All-Inclusive (Flat Rate)
One price covers everything. No surprises, no "that's not in your plan" conversations. This is how we price at Lockbaud. You know what you're paying every month, and you never get a surprise bill because someone called the help desk too many times.
What Affects the Cost of Managed IT Services
Two businesses with 25 employees can get very different quotes. Here's why.
Company size. More users and more devices mean a bigger environment to manage. Most providers offer volume discounts as you scale, so per-user costs tend to drop a bit as headcount grows.
Complexity. A company running a single cloud-based system is simpler to support than one with on-premise servers, custom line-of-business applications, and remote offices. More complexity means more time and more specialized tools.

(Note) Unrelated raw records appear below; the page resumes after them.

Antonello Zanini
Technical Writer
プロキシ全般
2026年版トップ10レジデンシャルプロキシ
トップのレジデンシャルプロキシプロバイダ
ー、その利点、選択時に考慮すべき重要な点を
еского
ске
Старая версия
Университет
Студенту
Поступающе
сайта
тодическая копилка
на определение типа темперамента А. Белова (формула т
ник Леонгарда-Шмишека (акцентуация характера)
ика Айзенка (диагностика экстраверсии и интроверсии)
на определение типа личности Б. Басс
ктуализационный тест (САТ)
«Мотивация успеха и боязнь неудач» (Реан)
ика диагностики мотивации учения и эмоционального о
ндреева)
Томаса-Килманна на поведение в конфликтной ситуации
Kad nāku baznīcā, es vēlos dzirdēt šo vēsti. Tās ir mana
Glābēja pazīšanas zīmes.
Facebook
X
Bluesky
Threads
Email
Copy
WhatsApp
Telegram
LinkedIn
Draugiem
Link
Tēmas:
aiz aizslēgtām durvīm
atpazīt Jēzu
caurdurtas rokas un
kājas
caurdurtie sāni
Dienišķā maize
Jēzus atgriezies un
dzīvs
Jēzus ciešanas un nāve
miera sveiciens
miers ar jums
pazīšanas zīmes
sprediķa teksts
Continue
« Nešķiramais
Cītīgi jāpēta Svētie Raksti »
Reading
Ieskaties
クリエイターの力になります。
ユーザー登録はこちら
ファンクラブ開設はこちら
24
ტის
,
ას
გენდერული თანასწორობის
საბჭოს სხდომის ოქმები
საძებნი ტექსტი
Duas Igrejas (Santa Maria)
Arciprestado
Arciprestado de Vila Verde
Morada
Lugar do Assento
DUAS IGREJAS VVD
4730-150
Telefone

Compliance requirements. If you're in a regulated industry like healthcare, finance, or legal, your IT provider needs to meet specific security and documentation standards. Accounting firms dealing with IRS data, for example, need tighter controls than a marketing agency. That compliance layer adds cost.
Current state of your IT. If your network hasn't been properly managed in years, there's cleanup work before a provider can stabilize things. Some providers charge onboarding fees for this. Others (like us) absorb it.
Level of support. Do you need 24/7 coverage or just business hours? Do you want on-site visits included, or is remote support enough? The more coverage you need, the more you'll pay.